From sheer will, Stabile-Forristal refused to give up on her search, and connecting with her mother and father’s families changed her life.

“The first time I could fill out the medical form was monumental to me,” she said. “I knew what my father died from, as well as my mother. Before, I could just scratch it out and put adopted.”

She reveled over the simple gap in her front teeth because she saw it in her father’s family line.

“I’m the baby cousin,” she said of meeting her cousins for the first time in New Orleans. “It was wonderful.”

Stabile-Forristal, who calls herself a “search angel,” uses the same “investigative genetic genealogy” to help others learn about their birth parents. The starting point is typically the DNA, starting to build a family tree and connect with their DNA matches to start identifying family.

She wants others to know what a relief it is for her to finally know her family.

 

10 Comments

  1. Stacy is an awesome person. She helped me find my birth family. Even though I now know their names, I still have to fight to get my original unaltered birth certificate.

  2. Stacy Stabile-Forristal is someone to run from. A scam artist that almost everyone in the search angel community is very well aware of. One quick example, she created a fake obit on Find A Grave to convince a girl her father was deceased and the case was solved and she wanted her money.
    ALL LIES..

    Thankfully the girl found a search angel to help her find her father who is alive and well.

    There are countless stories on how immoral Stacy is. She may have helped a few people and not scammed them but would you personally take that risk??

  3. Any adoptee or birth family member who wants to search needs to be very careful about which “search angel” they work with. Anyone can call themselves a search angel; there is no process for certification or anything like that. Some unscrupulous people have taken advantage of this fact to scam people who need help searching, sometimes in very cruel and/or expensive ways. Even people who have helped some people have done real harm to others.

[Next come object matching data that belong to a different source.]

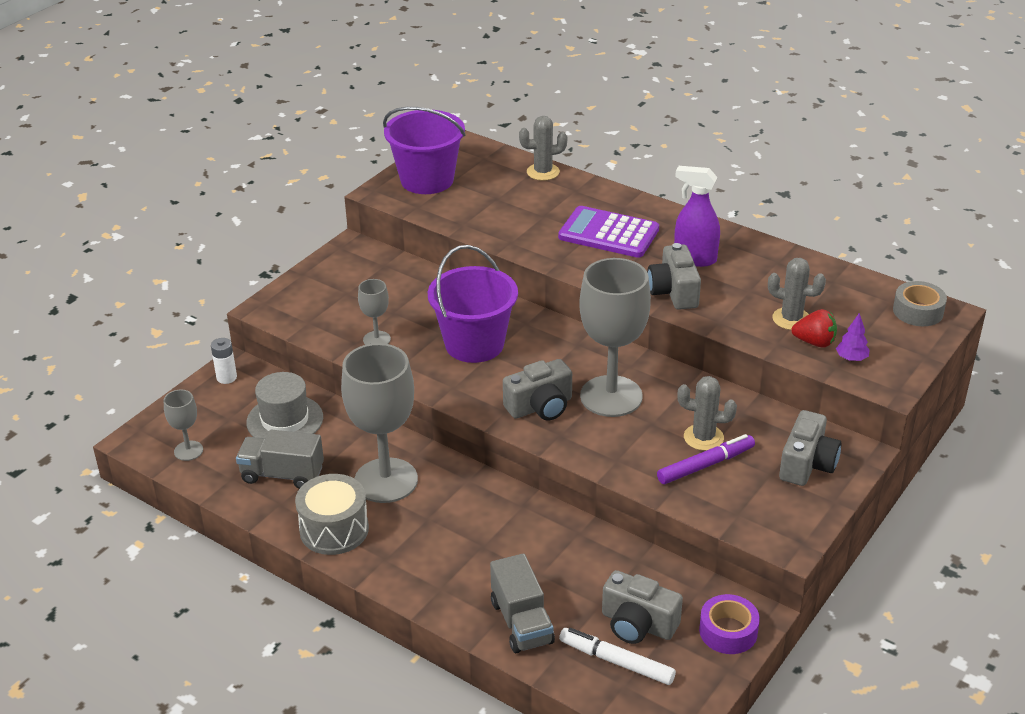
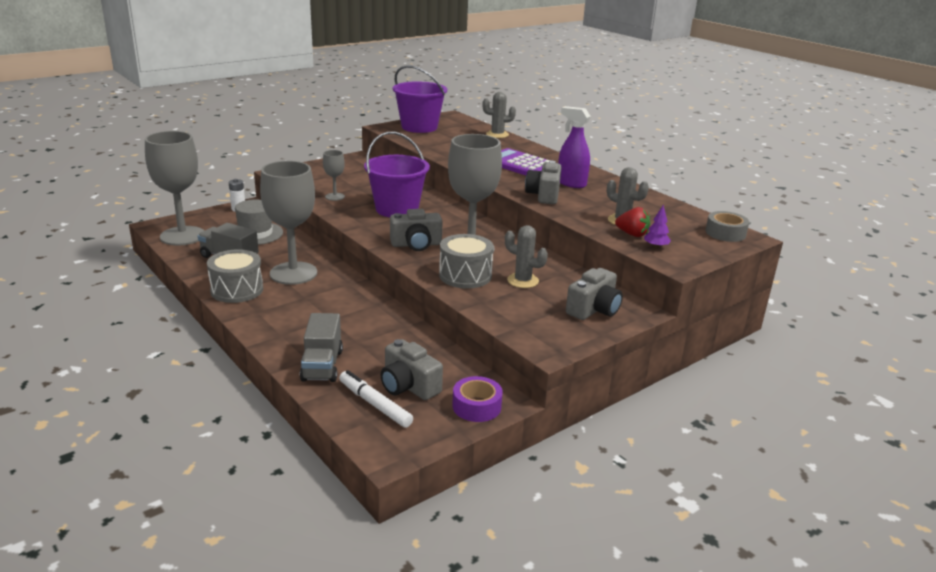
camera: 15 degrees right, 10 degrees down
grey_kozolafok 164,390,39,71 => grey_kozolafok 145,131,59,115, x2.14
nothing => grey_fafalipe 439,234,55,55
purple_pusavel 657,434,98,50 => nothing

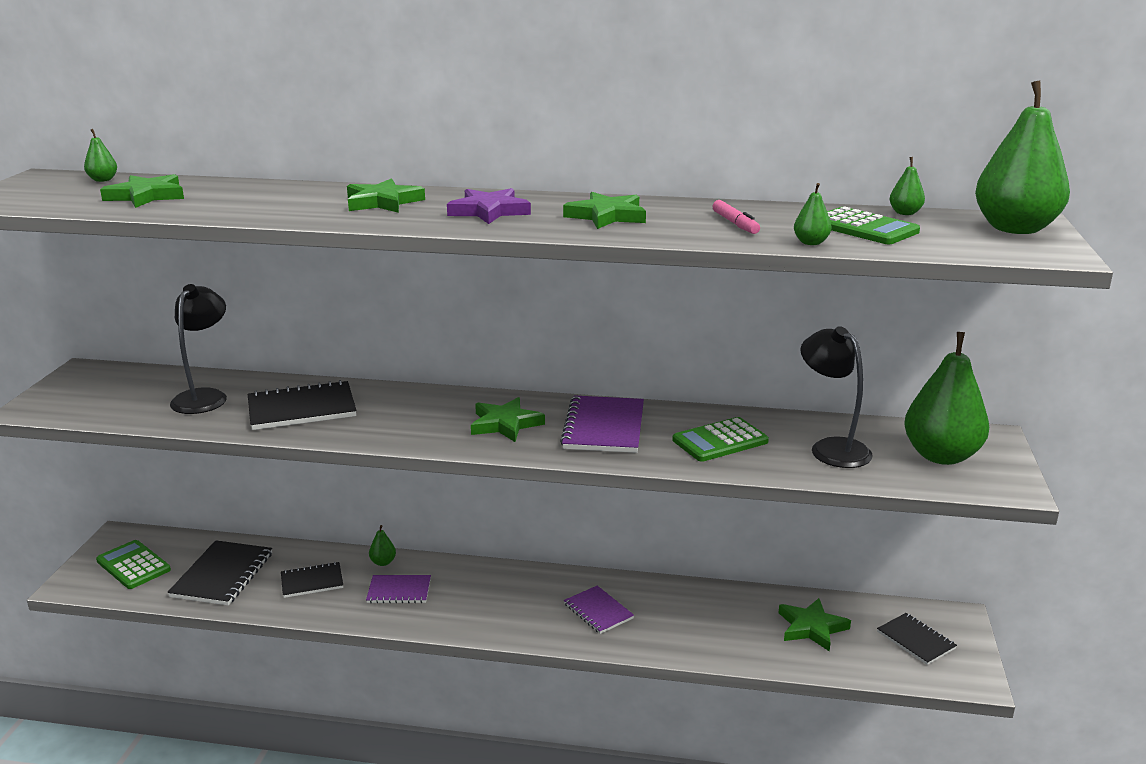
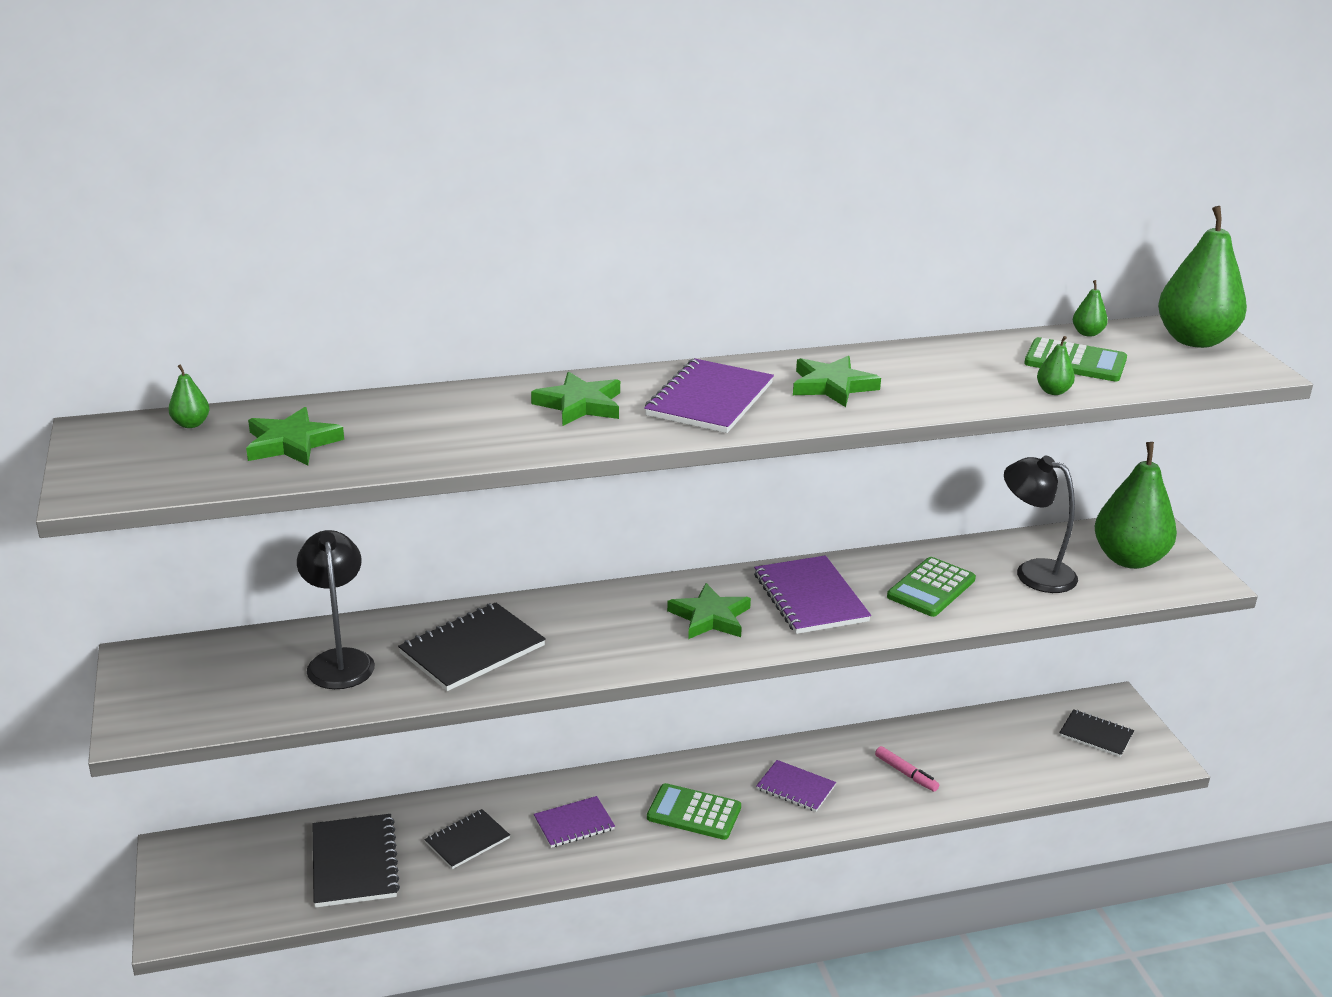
camera: 25 degrees left, 5 degrees up
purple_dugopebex 447,188,84,36 => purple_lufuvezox 644,358,130,75
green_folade 96,540,75,49 => green_folade 647,783,94,57, relocated
pink_pusavel 712,200,48,34 => pink_pusavel 875,746,64,46, relocated
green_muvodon 369,525,27,41 => nothing
green_dugopebex 779,598,72,53 => nothing

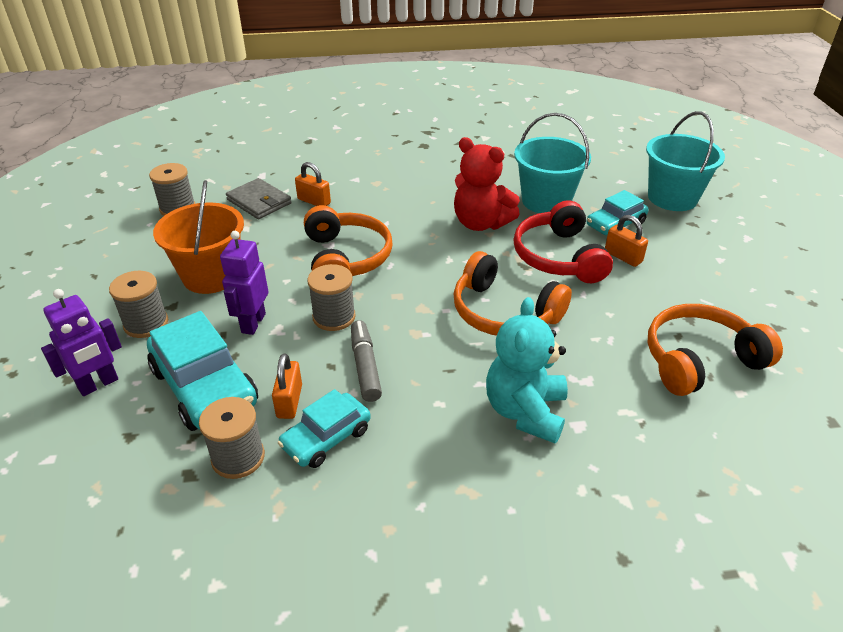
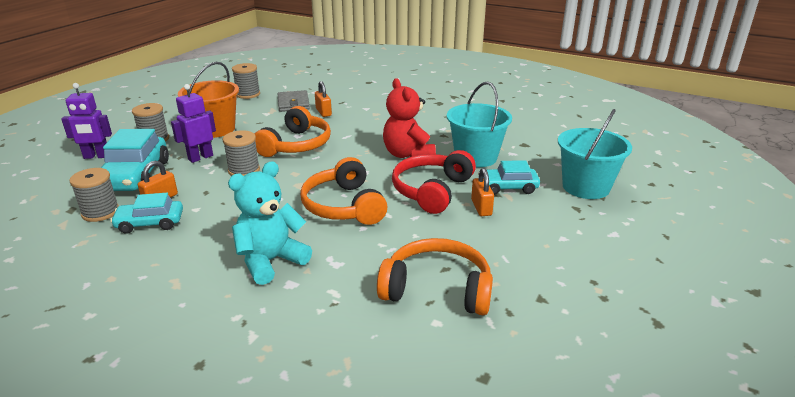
camera: 35 degrees right, 10 degrees down
grey_pusavel 351,320,31,82 => nothing

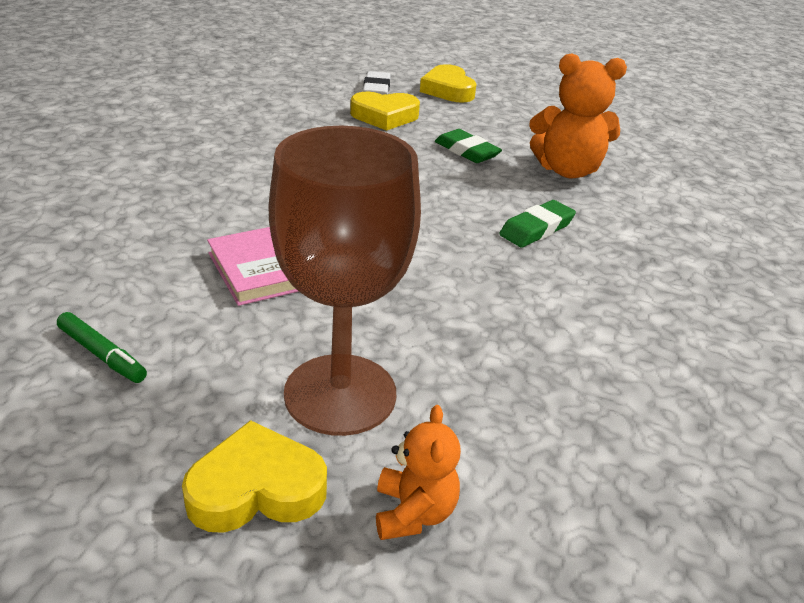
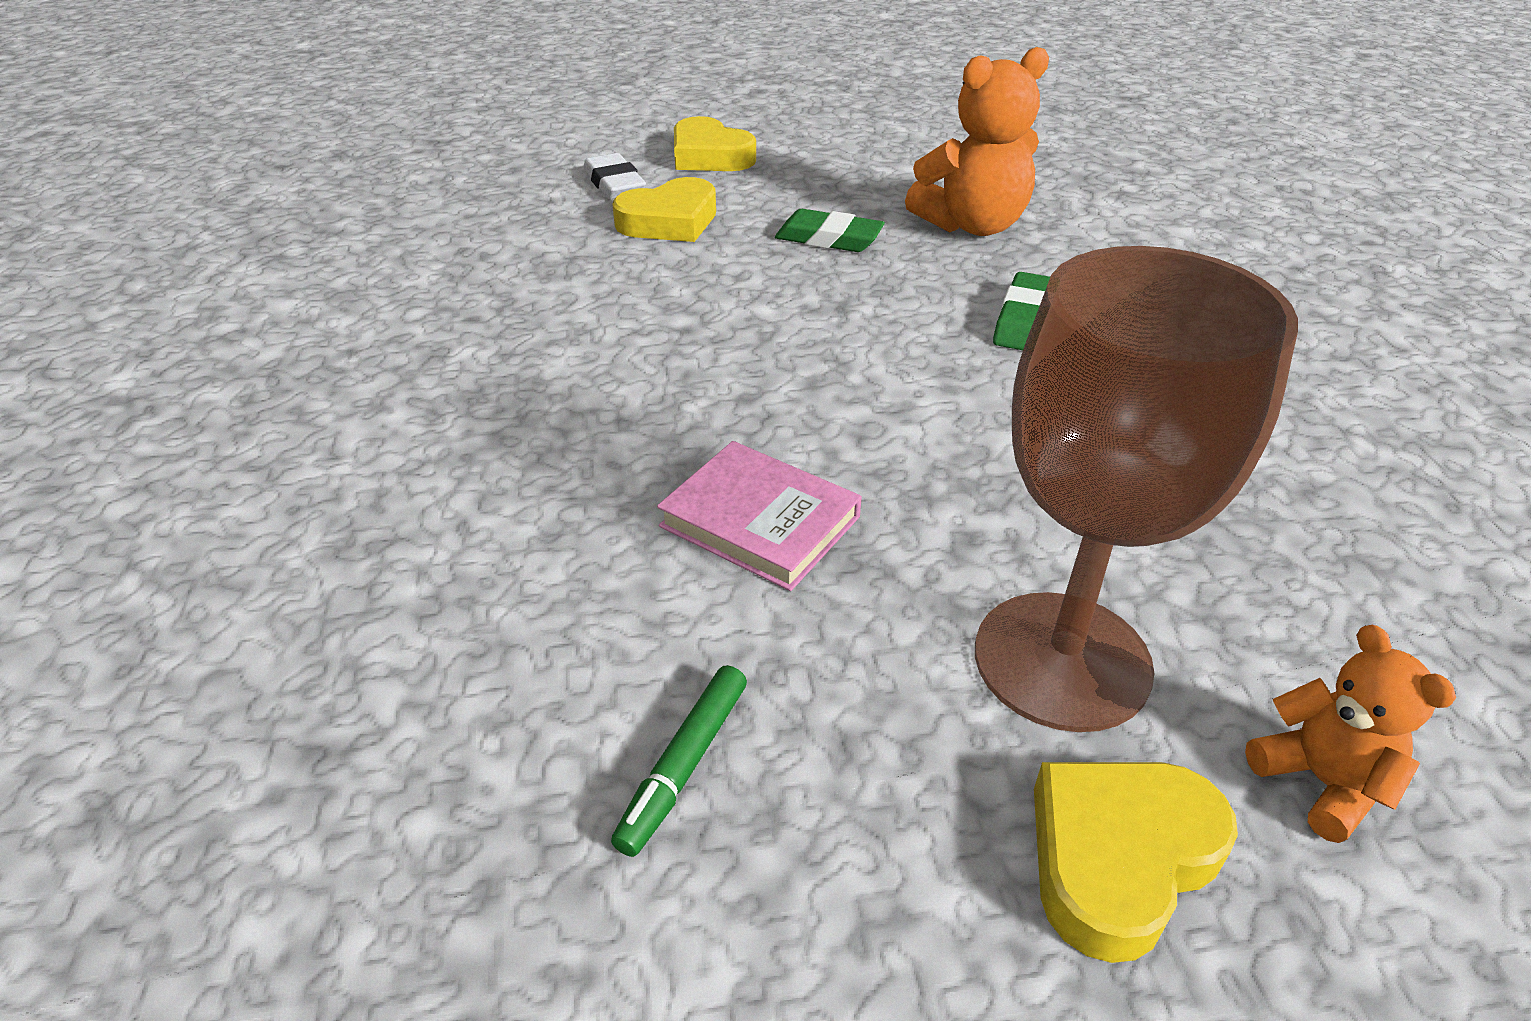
camera: 25 degrees left, 5 degrees up
green_pusavel 57,312,90,71 => green_pusavel 611,665,136,192, 105 degrees clockwise

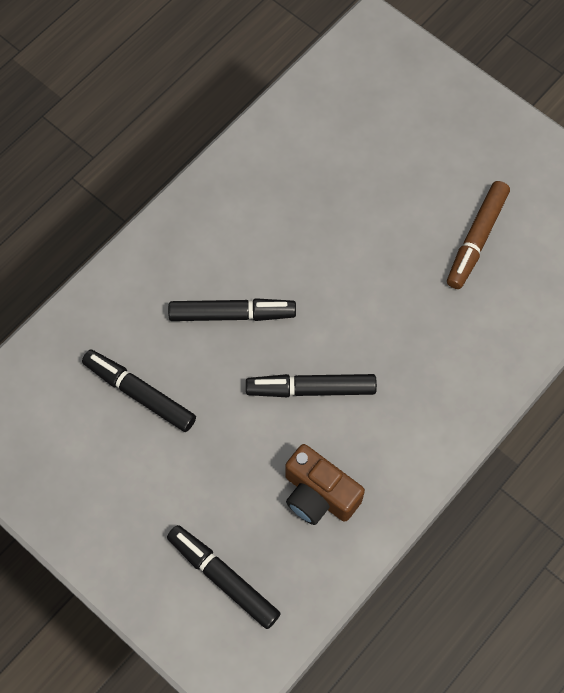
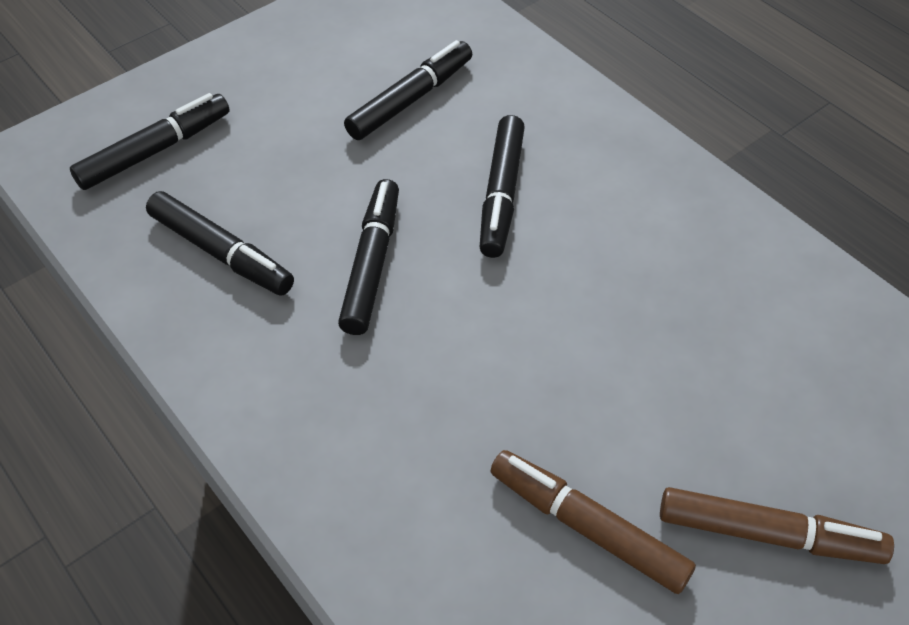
camera: 100 degrees right, 15 degrees down
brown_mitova 285,444,80,81 => black_pusavel 146,191,148,105
nothing => brown_pusavel 660,487,234,77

The safest and best search angels to work with are those who have been vetted by their colleagues in terms of their integrity and abilities. If someone doesn’t have multiple colleagues who will vouch for them, something is wrong, and they should be avoided.

  4. As a former client and friend, I can vouch that Stacy is out for money. Be leary of any and all Gofundme’s, fundraisers and “gifts” especially the kind where you pay it forward to the next person searching for their family.
    The IRS needs to do an audit on Stacy.
    Take heed and be warned.

  5. Search Angels certainly are a blessing. I don’t know what I would have done without knowledgeable angels from Search Squad and DNA Detectives. They reunited some of my family in just a few short months after we searched on our own 24 years.

  6. The possibility of knowing my birth daughter was something I never thought would happen bur Search Squad Search angels made it happen for me. Angels they certainly are! I’m the happiest person alive.